Maurizio Molinari, La stampa 19/8/2009, 19 agosto 2009
L’EX MUJAHEDDIN CHE PARLA L’INGLESE E PIACE AI GIOVANI
L’outsider delle elezioni afghane è Abdullah Abdullah, classe 1960, ministro degli Esteri di Kabul dopo la caduta dei taleban ed ex dottore personale del mitico comandante dei mujaheddin Masud, che fu assassinato dai kamikaze di Al Qaeda poco prima degli attacchi dell’11 settembre 2001.
Sceso in campo un anno fa contro Hamid Karzai, Abdullah scommette le sue possibilità su tre carte: l’identità etnica famigliare, il passato da combattente antisovietico e la proposta di condurre un dialogo «alla luce del sole» con i taleban pronti a voltare le spalle al mullah Omar. L’identità è quella ricevuta dai genitori: il padre pashtun originario di Kandahar, la città del Sud roccaforte dei taleban, e la madre tagika delle tribù del nord gli consentono di trovare ascolto nelle maggiori componenti etniche del Paese. Il passato da combattente contro l’occupazione sovietica è quello che esalta indossando il pakol, cappello tondo di lana emblema dei mujaheddin nei quali si arruolò a metà degli anni Ottanta nel campo profughi di Peshawar, in Pakistan, facendosi largo grazie ad fatto di essere un apprezzato dottore - specializzato in oftalmica all’ateneo di Kabul - fino a diventare il medico personale di Ahmad Shah Masud, il comandante dei mujaheddin dell’Alleanza del Nord che lo volle anche come consigliere politico, trasformandolo poi nel portavoce della resistenza contro l’Armata Rossa. A Masud piaceva il giovane pashtun-tagiko anche per il fatto di essere un poliglotta - è fluente in inglese e francese - e quando alla fine del 2001 l’Alleanza del Nord aiutò le forze armate americane a rovesciare il regime dei taleban del mullah Omar fu il nuovo presidente Hamid Karzai a volerlo come primo ministro degli Esteri.
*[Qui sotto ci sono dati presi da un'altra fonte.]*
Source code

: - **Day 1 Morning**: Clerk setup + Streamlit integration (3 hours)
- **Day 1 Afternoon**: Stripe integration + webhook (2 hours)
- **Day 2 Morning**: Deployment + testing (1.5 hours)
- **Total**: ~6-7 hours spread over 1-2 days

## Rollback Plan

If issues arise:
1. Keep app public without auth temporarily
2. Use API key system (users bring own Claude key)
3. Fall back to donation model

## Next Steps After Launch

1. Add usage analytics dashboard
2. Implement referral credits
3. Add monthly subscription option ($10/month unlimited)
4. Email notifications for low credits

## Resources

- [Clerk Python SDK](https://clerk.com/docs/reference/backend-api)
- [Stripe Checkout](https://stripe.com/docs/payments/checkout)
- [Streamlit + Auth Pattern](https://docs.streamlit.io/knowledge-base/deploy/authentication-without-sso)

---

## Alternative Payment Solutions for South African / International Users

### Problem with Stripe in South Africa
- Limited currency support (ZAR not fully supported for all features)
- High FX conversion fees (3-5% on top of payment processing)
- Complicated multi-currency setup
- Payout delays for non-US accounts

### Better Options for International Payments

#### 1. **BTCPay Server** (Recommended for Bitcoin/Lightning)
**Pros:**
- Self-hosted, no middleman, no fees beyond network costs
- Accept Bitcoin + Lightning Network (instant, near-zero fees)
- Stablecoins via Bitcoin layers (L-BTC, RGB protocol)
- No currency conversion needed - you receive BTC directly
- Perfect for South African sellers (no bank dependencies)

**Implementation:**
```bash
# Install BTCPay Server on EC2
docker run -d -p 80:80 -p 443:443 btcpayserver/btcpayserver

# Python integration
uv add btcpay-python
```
Abdullah Abdullah in realtà afferma che le cose andarono un po’ diversamente, ovvero che fu lui alla conferenza internazionale di Bonn del dicembre 2001 a fare il nome di Karzai per guidare il dopo-taleban ma ciò che più conta è che i due leader hanno lavorato assieme, dividendosi il compito di dialogare con l’Occidente e rimettere in piedi la nazione. Fino alla rottura politica, avvenuta tre anni fa, quando Abdullah sollevò ripetute obiezioni nei confronti dell’eccesso di tolleranza di Karzai per la dilagante corruzione pubblica che oggi irrita l’amministrazione Obama. Nelle ultime settimane proprio questo è stato il suo cavallo di battaglia elettorale lamentando il fatto che «durante l’attuale presidenza i problemi non sono stati risolti ma si sono ingigantiti». Sostenuto dal Fronte Nazionale, il maggiore partito d’opposizione, Abdullah punta a raccogliere i voti dalle categorie più sofferenti della società afghana. In mente ha anche una riforma dell’amministrazione pubblica, proponendo di far svolgere elezioni locali nelle 34 province e nei 400 distretti in cui è suddiviso l’Afghanistan «al fine di aumentare il sostegno popolare per il governo centrale». Fino ad un mese fa l’amministrazione Usa non ne aveva preso troppo sul serio la candidatura ma poi sono arrivati due sondaggi indipendenti - realizzati da istituti americani - che accreditano la possibilità che riesca a strappare un numero sufficiente di voti a Karzai per obbligarlo ad affrontare il ballottaggio in ottobre, quando la partita potrebbe essere aperta. A rafforzare le speranze di Abdullah c’è soprattutto la folla di giovani e giovanissimi che lo segue ovunque vada.